Every user will have their own user role that should match their user name. Object level permissions (database, schemas, tables) in Snowflake can only be granted to roles. Roles can be granted to users or to other roles. We strive to have all privileges flow through the user role so that a user only has to use one role to interact with the database. Exceptions are privileged roles such as accountadmin, securityadmin, useradmin, and sysadmin. These roles grant higher access and should be intentionally selected when using.

Functional Roles

Functional roles represent a group of privileges and role grants that typically map to a job family. The major exception is the analyst roles. There are several variants of the analyst role (this isnt true in the Squared repo yet) which map to different areas of the organization. These include analyst_core, analyst_finance, analyst_people, and more. Analysts are assigned to relevant roles and are explicitly granted access to the schemas they need.

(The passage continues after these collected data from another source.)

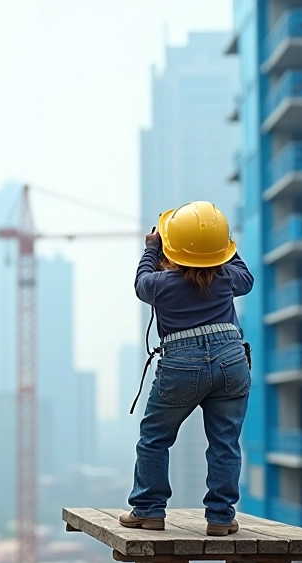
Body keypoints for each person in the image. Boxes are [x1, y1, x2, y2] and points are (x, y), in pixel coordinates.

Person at [120, 200, 254, 536]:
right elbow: (246, 277)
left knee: (155, 438)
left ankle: (149, 511)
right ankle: (221, 519)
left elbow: (141, 282)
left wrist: (152, 248)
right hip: (231, 358)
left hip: (182, 363)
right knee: (225, 442)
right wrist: (222, 247)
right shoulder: (228, 278)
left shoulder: (160, 285)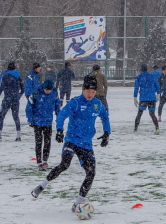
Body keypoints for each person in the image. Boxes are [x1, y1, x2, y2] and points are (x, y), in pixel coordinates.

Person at [30, 75, 111, 213]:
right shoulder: (76, 102)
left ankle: (77, 204)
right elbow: (62, 115)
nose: (90, 94)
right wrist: (59, 130)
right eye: (88, 91)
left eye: (93, 91)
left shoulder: (97, 104)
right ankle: (42, 186)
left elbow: (105, 117)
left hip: (86, 144)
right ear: (83, 90)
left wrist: (107, 133)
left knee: (91, 173)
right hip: (72, 140)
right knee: (64, 164)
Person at [26, 79, 61, 171]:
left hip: (48, 122)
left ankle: (45, 160)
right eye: (46, 90)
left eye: (49, 90)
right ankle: (39, 162)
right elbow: (29, 106)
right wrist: (30, 119)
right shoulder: (36, 93)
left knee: (47, 142)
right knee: (38, 142)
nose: (48, 92)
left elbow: (57, 105)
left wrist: (59, 117)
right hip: (37, 122)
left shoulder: (54, 93)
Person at [0, 62, 24, 141]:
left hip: (7, 99)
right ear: (15, 69)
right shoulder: (18, 77)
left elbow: (1, 88)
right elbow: (23, 89)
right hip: (15, 99)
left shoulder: (5, 76)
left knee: (1, 116)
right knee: (16, 117)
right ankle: (18, 135)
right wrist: (18, 96)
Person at [134, 64, 161, 134]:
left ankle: (135, 129)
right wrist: (158, 93)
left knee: (139, 114)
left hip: (143, 98)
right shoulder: (151, 76)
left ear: (141, 70)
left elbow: (136, 87)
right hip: (152, 98)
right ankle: (157, 128)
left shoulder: (139, 77)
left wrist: (135, 97)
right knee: (152, 114)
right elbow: (157, 86)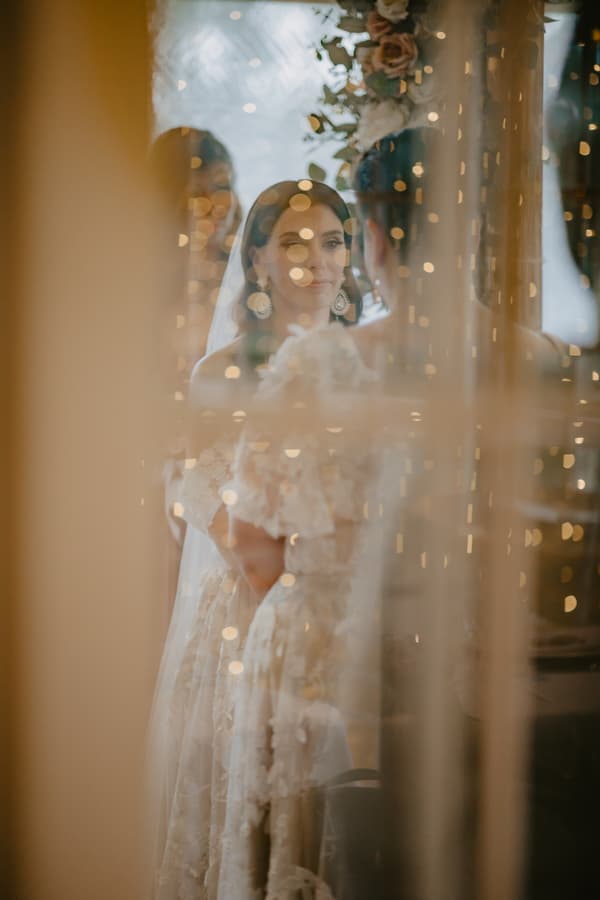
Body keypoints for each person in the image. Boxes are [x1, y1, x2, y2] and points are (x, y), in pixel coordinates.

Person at [219, 127, 566, 899]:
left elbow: (251, 543)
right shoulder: (539, 358)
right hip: (500, 671)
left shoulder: (322, 363)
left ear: (373, 237)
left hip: (344, 672)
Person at [146, 179, 361, 900]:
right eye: (295, 244)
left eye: (333, 242)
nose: (319, 261)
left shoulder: (366, 368)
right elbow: (207, 499)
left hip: (349, 614)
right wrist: (293, 602)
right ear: (259, 263)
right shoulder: (225, 371)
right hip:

Functional roles can be created at any time. It makes the most sense when there are multiple people who have very similar job families and permissions.

Object Roles

Object roles are for managing access to a set of data. Typically these represent all of the data for a given source. For example we could have a slack object role. This role grants access to the raw Slack data coming from Meltano, and also to the source models in the prep.slack schema. When a user needs access to Slack data, granting the slack role to that user's user role is the easiest solution. If for some reason access to the object role doesn't make sense, individual privileges can be granted at the granularity of a table.

Execution

Currently permifrost isnt executed automatically or on a schedule. If changes are made it should be executed manually.

Object Creation

Permifrost does not create objects (databases, tables, users, roles, warehouses, etc.) in Snowflake, it just assigns permissions. If new objects need to be created, then an admin (@pnadolny13 or @tayloramurphy) needs to create them before they can be assigned appropriate roles.

The following are the roles that should be used when creating new objects manually:

SYSADMIN

  • Warehouses
  • Databases

USERADMIN

  • Roles
  • Users

Permissions are managed by permifrost using SECURITYADMIN.

All tables and schemas are created and owned by sub-roles as appropriate.

See the associated object creation script in the utilities/snowflake directory.

Databases

  • raw: Data in the form that comes directly out of the source (Meltano taps). This data is not intended to be accessed other than by pipelines because it could be duplicated, poorly named, sensitive, etc.

  • prep: Data that is cleaned up but not ready to be analyzed yet. The data is deduplicated, consistently named, etc.

  • prod: Data that is ready to be consumed by reporting tools or analysts. Metrics are defined in the handbook.

Meltano Roles

There is a meltano users that has 3 main roles that will be used in the Meltano project.

  • loader has access to the raw schema to load data during the EL step.
  • transformer has access to the prep and prod schemas to build models using dbt.
  • reporter has access to read the prod schema to access consumption data with Superset.

Individual developers will get their own namespaced environment (i.e. pnadolny_raw, pnadolny_prep, pnadolny_prod) and appropriate roles for isolated development.